Reproduce every line of the data below without changing anything.

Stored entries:
============================================================
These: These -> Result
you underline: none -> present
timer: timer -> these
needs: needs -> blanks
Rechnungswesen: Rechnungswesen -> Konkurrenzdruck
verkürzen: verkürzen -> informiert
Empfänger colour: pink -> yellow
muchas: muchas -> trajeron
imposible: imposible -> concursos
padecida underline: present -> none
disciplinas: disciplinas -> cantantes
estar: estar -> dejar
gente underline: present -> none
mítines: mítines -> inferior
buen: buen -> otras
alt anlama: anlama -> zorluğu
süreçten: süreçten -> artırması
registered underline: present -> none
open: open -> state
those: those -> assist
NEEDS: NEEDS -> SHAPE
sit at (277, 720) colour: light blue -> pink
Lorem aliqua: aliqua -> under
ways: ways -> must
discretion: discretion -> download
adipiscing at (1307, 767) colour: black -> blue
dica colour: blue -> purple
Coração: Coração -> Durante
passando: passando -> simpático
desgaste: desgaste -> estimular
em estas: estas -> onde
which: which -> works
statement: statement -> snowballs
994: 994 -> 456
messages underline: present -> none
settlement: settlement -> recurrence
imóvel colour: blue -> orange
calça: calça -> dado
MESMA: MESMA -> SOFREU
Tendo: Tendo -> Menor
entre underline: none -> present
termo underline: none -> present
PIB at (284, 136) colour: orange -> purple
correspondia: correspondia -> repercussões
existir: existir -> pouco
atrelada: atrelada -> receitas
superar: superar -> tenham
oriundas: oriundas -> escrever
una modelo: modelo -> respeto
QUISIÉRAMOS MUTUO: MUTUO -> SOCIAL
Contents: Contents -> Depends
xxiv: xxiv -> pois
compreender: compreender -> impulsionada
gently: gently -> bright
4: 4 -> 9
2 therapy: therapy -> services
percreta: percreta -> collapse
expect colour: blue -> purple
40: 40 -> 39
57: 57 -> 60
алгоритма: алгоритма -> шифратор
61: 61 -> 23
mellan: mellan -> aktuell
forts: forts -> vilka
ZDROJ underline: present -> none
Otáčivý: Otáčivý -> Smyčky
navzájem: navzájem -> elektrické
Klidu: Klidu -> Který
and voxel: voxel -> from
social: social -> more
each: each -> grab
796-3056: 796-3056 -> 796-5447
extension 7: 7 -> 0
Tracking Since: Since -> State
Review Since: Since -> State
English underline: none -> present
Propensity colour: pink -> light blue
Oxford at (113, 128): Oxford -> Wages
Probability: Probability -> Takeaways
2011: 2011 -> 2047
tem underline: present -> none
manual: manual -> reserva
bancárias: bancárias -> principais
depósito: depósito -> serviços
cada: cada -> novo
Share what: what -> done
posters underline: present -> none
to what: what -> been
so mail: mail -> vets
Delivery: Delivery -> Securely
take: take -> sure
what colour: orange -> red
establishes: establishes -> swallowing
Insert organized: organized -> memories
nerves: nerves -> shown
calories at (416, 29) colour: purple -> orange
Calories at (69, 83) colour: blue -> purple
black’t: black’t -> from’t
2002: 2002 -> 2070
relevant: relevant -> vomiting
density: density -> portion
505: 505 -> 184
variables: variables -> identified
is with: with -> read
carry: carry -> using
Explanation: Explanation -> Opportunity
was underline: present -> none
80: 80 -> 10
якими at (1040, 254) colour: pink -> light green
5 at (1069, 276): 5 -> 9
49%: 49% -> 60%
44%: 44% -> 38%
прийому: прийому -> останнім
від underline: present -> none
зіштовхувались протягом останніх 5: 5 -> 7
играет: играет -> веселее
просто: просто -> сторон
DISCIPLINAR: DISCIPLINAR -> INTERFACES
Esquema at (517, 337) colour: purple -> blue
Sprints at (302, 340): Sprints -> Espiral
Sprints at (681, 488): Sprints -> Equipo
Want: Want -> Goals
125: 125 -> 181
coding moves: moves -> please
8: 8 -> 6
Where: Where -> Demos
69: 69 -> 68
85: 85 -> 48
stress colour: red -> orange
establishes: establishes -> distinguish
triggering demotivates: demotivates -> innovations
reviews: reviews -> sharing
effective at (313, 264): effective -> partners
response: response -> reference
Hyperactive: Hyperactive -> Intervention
============================================================
## FINISHED TASK
These: These -> Result
you underline: none -> present
timer: timer -> these
needs: needs -> blanks
Rechnungswesen: Rechnungswesen -> Konkurrenzdruck
verkürzen: verkürzen -> informiert
Empfänger colour: pink -> yellow
muchas: muchas -> trajeron
imposible: imposible -> concursos
padecida underline: present -> none
disciplinas: disciplinas -> cantantes
estar: estar -> dejar
gente underline: present -> none
mítines: mítines -> inferior
buen: buen -> otras
alt anlama: anlama -> zorluğu
süreçten: süreçten -> artırması
registered underline: present -> none
open: open -> state
those: those -> assist
NEEDS: NEEDS -> SHAPE
sit at (277, 720) colour: light blue -> pink
Lorem aliqua: aliqua -> under
ways: ways -> must
discretion: discretion -> download
adipiscing at (1307, 767) colour: black -> blue
dica colour: blue -> purple
Coração: Coração -> Durante
passando: passando -> simpático
desgaste: desgaste -> estimular
em estas: estas -> onde
which: which -> works
statement: statement -> snowballs
994: 994 -> 456
messages underline: present -> none
settlement: settlement -> recurrence
imóvel colour: blue -> orange
calça: calça -> dado
MESMA: MESMA -> SOFREU
Tendo: Tendo -> Menor
entre underline: none -> present
termo underline: none -> present
PIB at (284, 136) colour: orange -> purple
correspondia: correspondia -> repercussões
existir: existir -> pouco
atrelada: atrelada -> receitas
superar: superar -> tenham
oriundas: oriundas -> escrever
una modelo: modelo -> respeto
QUISIÉRAMOS MUTUO: MUTUO -> SOCIAL
Contents: Contents -> Depends
xxiv: xxiv -> pois
compreender: compreender -> impulsionada
gently: gently -> bright
4: 4 -> 9
2 therapy: therapy -> services
percreta: percreta -> collapse
expect colour: blue -> purple
40: 40 -> 39
57: 57 -> 60
алгоритма: алгоритма -> шифратор
61: 61 -> 23
mellan: mellan -> aktuell
forts: forts -> vilka
ZDROJ underline: present -> none
Otáčivý: Otáčivý -> Smyčky
navzájem: navzájem -> elektrické
Klidu: Klidu -> Který
and voxel: voxel -> from
social: social -> more
each: each -> grab
796-3056: 796-3056 -> 796-5447
extension 7: 7 -> 0
Tracking Since: Since -> State
Review Since: Since -> State
English underline: none -> present
Propensity colour: pink -> light blue
Oxford at (113, 128): Oxford -> Wages
Probability: Probability -> Takeaways
2011: 2011 -> 2047
tem underline: present -> none
manual: manual -> reserva
bancárias: bancárias -> principais
depósito: depósito -> serviços
cada: cada -> novo
Share what: what -> done
posters underline: present -> none
to what: what -> been
so mail: mail -> vets
Delivery: Delivery -> Securely
take: take -> sure
what colour: orange -> red
establishes: establishes -> swallowing
Insert organized: organized -> memories
nerves: nerves -> shown
calories at (416, 29) colour: purple -> orange
Calories at (69, 83) colour: blue -> purple
black’t: black’t -> from’t
2002: 2002 -> 2070
relevant: relevant -> vomiting
density: density -> portion
505: 505 -> 184
variables: variables -> identified
is with: with -> read
carry: carry -> using
Explanation: Explanation -> Opportunity
was underline: present -> none
80: 80 -> 10
якими at (1040, 254) colour: pink -> light green
5 at (1069, 276): 5 -> 9
49%: 49% -> 60%
44%: 44% -> 38%
прийому: прийому -> останнім
від underline: present -> none
зіштовхувались протягом останніх 5: 5 -> 7
играет: играет -> веселее
просто: просто -> сторон
DISCIPLINAR: DISCIPLINAR -> INTERFACES
Esquema at (517, 337) colour: purple -> blue
Sprints at (302, 340): Sprints -> Espiral
Sprints at (681, 488): Sprints -> Equipo
Want: Want -> Goals
125: 125 -> 181
coding moves: moves -> please
8: 8 -> 6
Where: Where -> Demos
69: 69 -> 68
85: 85 -> 48
stress colour: red -> orange
establishes: establishes -> distinguish
triggering demotivates: demotivates -> innovations
reviews: reviews -> sharing
effective at (313, 264): effective -> partners
response: response -> reference
Hyperactive: Hyperactive -> Intervention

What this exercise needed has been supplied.